But it will run *much* faster on your local machine than downloading the files again and again; and it lets use you re-use
a single setup with multiple different projects looking at Hathi files

The code below says--first, check for a file at `~/.hathi_resolver.json`, and use it as a plan to
load files if one exists. If not, just use the default settings for the module.


In [24]:
try:
    my_resolver = yaml.safe_load(Path("~/.hathi_resolver.json").expanduser().open())
    default_resolver = resolvers.make_resolver_chain(my_resolver)
except FileNotFoundError:
    import sys
    sys.stderr.write("Using default settings to resolve IDs. Consider adding a file at `~/.hathi_resolver.json`")
    default_resolver = None

In [30]:
Volume("mdp.39015078554949", id_resolver=default_resolver)

## Method 2: Use resolvers to copy files to a local directory before publication.

This method is reproducible, but it also relies on the HTRC endpoint existing indefinitely.
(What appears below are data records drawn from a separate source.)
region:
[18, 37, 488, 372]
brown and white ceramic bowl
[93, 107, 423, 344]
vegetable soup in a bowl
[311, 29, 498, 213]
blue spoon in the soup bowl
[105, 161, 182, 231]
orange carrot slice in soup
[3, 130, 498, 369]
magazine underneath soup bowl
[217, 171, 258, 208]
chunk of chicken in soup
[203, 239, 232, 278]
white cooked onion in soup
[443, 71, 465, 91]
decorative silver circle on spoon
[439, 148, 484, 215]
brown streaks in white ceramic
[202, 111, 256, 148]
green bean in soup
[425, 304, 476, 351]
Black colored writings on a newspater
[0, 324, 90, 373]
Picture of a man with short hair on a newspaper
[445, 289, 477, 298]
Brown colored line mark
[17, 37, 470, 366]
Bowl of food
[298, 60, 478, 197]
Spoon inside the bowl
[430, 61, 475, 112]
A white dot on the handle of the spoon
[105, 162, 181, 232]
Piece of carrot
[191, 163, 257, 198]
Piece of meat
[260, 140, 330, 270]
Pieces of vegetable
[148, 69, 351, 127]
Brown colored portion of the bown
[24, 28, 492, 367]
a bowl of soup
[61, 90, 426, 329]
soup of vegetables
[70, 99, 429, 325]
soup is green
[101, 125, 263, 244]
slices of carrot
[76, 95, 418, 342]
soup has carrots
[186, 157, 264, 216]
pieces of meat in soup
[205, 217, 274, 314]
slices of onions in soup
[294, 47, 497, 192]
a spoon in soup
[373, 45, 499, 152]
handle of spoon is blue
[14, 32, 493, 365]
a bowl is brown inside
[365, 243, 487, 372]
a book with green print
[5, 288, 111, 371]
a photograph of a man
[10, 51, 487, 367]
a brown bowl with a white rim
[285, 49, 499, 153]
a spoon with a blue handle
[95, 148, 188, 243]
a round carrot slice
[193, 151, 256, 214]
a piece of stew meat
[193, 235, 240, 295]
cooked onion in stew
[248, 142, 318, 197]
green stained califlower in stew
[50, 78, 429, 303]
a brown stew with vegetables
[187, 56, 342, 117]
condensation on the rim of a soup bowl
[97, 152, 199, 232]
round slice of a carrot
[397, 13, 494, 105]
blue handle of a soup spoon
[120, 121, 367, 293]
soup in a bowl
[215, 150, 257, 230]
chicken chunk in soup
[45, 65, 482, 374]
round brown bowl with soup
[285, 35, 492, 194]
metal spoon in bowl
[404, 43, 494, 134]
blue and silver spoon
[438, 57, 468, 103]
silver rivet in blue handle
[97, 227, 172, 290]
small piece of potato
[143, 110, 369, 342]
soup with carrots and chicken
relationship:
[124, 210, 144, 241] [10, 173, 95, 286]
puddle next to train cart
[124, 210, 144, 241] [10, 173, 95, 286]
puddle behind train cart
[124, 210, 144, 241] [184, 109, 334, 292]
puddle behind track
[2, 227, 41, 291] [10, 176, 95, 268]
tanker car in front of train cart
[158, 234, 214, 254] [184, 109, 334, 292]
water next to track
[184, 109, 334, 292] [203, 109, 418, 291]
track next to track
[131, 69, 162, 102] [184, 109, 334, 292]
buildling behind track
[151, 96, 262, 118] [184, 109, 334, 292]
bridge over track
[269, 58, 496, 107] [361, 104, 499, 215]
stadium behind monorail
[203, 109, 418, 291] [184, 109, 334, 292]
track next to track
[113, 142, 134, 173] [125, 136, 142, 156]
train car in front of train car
If you want to publish supporting materials, that's not
good enough; you need to bundle the data as well.

The best way to do that is to copy all the files you're using into a local directory.
You can do that manually; or you can let htrc-feature-reader handle it for you, by defining a resolver
that includes a copy step.

The first time I run the following code, it will copy from /drobo/hathi-ef into the local directory 'hathi-features';
but all subsequent times, it will find the file immediately inside 'hathi-features'.

In [37]:
pre_publication_resolver_chain = [
    {"method": "http"},
    # I don't include this line because *you* don't have a folder at /drobo/hathi-ef; but you could drop
    # in one of your own to avoid hitting the htrc http servers.
#    {"method": "stubbytree", "format": "json", "compression": "bz2", "dir": "/drobo/hathi-ef"},
    {"method": "local", "format": "json", "compression": "bz2", "dir": "hathi-features"},
]
if not Path("hathi-features").exists():
    Path("hathi-features").mkdir()
publication_resolver = resolvers.make_resolver_chain(pre_publication_resolver_chain)

Volume("mdp.39015078554949", id_resolver=publication_resolver)
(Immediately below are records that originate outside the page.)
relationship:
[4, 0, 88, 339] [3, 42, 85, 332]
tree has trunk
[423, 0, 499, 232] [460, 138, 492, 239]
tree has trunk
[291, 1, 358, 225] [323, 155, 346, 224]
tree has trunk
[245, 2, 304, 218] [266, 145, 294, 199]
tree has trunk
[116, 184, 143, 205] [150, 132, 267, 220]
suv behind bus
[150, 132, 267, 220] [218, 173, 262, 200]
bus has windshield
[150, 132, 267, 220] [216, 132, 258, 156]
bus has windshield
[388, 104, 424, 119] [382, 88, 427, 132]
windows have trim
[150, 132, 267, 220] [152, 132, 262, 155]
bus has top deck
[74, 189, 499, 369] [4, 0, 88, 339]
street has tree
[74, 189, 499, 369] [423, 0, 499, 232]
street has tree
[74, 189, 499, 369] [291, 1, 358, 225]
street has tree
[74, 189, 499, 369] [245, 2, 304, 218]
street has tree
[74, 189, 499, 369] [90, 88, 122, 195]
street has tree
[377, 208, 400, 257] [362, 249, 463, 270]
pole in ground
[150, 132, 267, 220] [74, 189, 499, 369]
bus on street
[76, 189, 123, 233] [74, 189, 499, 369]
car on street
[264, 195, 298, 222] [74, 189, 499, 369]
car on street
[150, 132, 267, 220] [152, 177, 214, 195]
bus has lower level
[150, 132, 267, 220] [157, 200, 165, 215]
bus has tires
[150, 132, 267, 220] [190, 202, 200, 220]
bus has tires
## Method 3: Keeping it simple for publication once you know the files exist.

You could leave this code in your
publication code, but it might make sense as a last step before publication to switch to using a simple, local resolver.

I suggest json.bz2 here, but you could use parquet, feather, or anything else.

This resolver would not have worked when you started creating this notebook, but the block above should have created the 
needed files in 'hathi-features'.


In [38]:
publication_resolver = resolvers.LocalResolver(format = "json", compression = "bz2", dir="hathi-features")
Volume("mdp.39015078554949", id_resolver=publication_resolver)